En Allemagne, IG Metall veut amortir le choc sur l’emploi de la voiture électrique
Esslingue est une de ces villes industrielles cossues de la banlieue de Stuttgart, en Bade-Wurtemberg. Derrière la gare, un flanc de coteau est couvert de rangs de vignes exploitées par des passionnés. Ici, la prospérité est partout, luxuriante. Si elle n’était pas intimement liée au moteur à explosion, on pourrait presque la croire éternelle.
L’impression est trompeuse. Chez Eberspächer, le grand industriel d’Esslingue, on est, depuis quelques mois, plus anxieux qu’auparavant, en passant devant l’histoire de l’entreprise familiale, exposée au rez-de-chaussée. Au commencement, il y a Jakob Eberspächer, fier maître plombier à la moustache en chevron, qui fonde, en 1865, un atelier de construction de verrières à structure métallique. Ce n’est qu’en 1933 que l’entreprise fait le virage qui fera sa fortune actuelle : les descendants de Jakob transforment la production de structures métalliques en fabrication des premiers silencieux de pot d’échappement. Eberspächer est aujourd’hui un des plus grands équipementiers allemands de « technologies d’échappement », spécialisé dans la réduction du bruit et le traitement des gaz des véhicules thermiques.
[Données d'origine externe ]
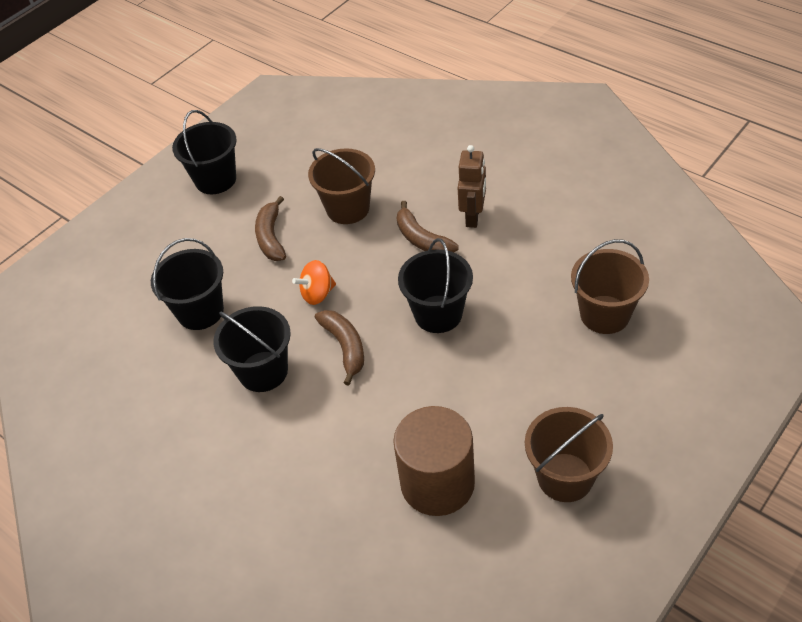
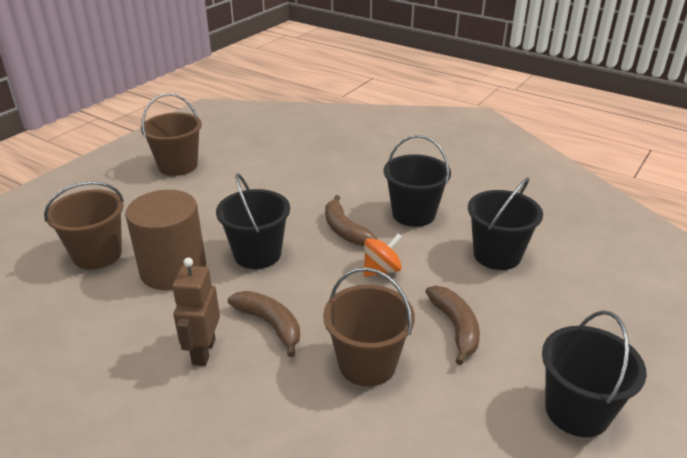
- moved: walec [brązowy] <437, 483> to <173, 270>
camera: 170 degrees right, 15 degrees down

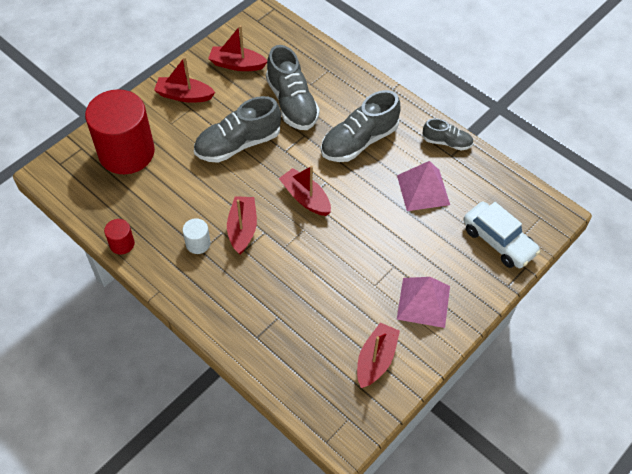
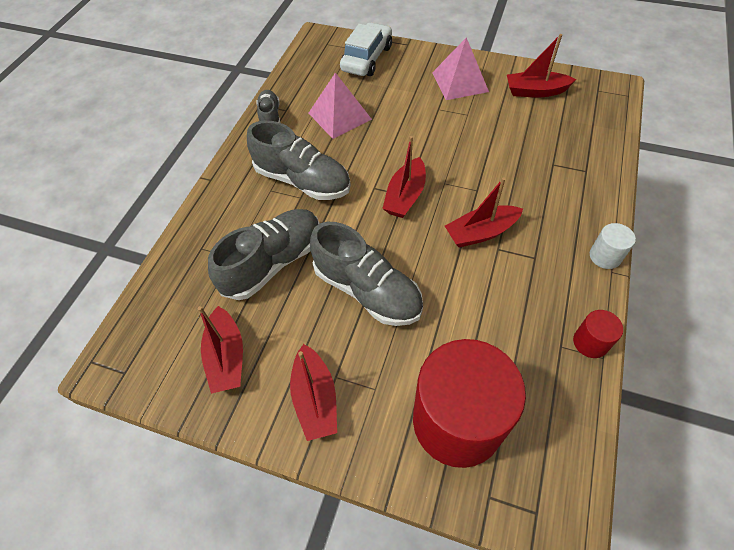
- moved: walec [biały] <198, 243> to <605, 256>
camera: 110 degrees left, 0 degrees up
L’année 2020 aura sûrement aussi sa place dans la chronique de l’entreprise. C’est l’année où Eberspächer, ébranlé à la fois par les conséquences de la pandémie de Covid-19 et la fin d’une phase de haute conjoncture dans l’automobile, a essuyé une perte de 53 millions d’euros. Il a dû fermer sa dernière usine à Esslingue, délocalisée en Pologne. Le groupe a pris acte du déclin définitif du moteur à explosion. Le 21 mai 2021, Eberspächer a annoncé la scission des techniques d’échappement au sein d’une nouvelle entité. Ces activités, qui représentent encore 90 % du chiffre d’affaires de l’entreprise, doivent continuer à fournir les marchés qui utiliseront encore longtemps le moteur à explosion. Ses bénéfices doivent financer la transition du reste de l’entreprise vers l’électrique et la conduite autonome.
2,2 millions de salariés
L’histoire d’Eberspächer est emblématique de tous les sous-traitants de l’industrie automobile allemande. Avec le moteur électrique, plus de pots d’échappement, plus de bielles, plus de pistons, plus de soupapes : toutes ces pièces métalliques de grande précision, souvent fabriquées par des PME, sont, à terme, condamnées. Ces dernières semaines, la tension est montée d’un cran chez IG Metall, le grand syndicat de l’industrie. Sous la pression d’un arrêt de la Cour constitutionnelle allemande, l’Allemagne a décidé de renforcer ses objectifs climatiques. « Cela signifie que nous allons avoir besoin de beaucoup plus de véhicules électriques qu’anticipé jusqu’ici. Au lieu de 8 millions à 10 millions, d’ici à la fin de la décennie, ce sont 14 millions à 16 millions qui devront circuler sur les routes allemandes », souligne Kai Bliesener, expert chez IG Metall.